*WORKING DATA*
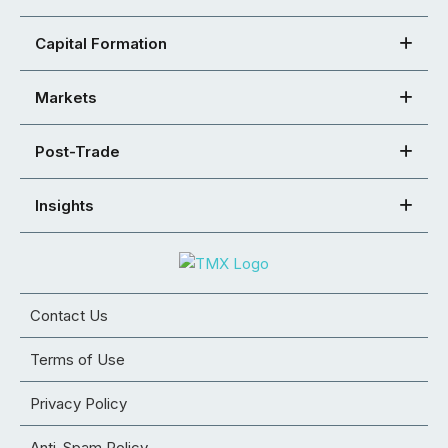
Capital Formation
Markets
Post-Trade
Insights
Contact Us
Terms of Use
Privacy Policy
Anti-Spam Policy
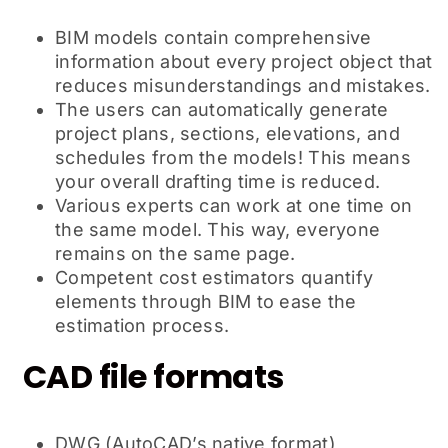
BIM models contain comprehensive
information about every project object that
reduces misunderstandings and mistakes.
The users can automatically generate
project plans, sections, elevations, and
schedules from the models! This means
your overall drafting time is reduced.
Various experts can work at one time on
the same model. This way, everyone
remains on the same page.
Competent cost estimators quantify
elements through BIM to ease the
estimation process.
CAD file formats
DWG (AutoCAD’s native format)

*ACTIVITY*
Reproduce the text of the records with every instance of "BIM" replaced by "Building Information Modeling", leaving all else unchanged and omitting the pictures.

*SOLUTION TO THIS EXERCISE*
Capital Formation
Markets
Post-Trade
Insights
Contact Us
Terms of Use
Privacy Policy
Anti-Spam Policy
Building Information Modeling models contain comprehensive
information about every project object that
reduces misunderstandings and mistakes.
The users can automatically generate
project plans, sections, elevations, and
schedules from the models! This means
your overall drafting time is reduced.
Various experts can work at one time on
the same model. This way, everyone
remains on the same page.
Competent cost estimators quantify
elements through Building Information Modeling to ease the
estimation process.
CAD file formats
DWG (AutoCAD’s native format)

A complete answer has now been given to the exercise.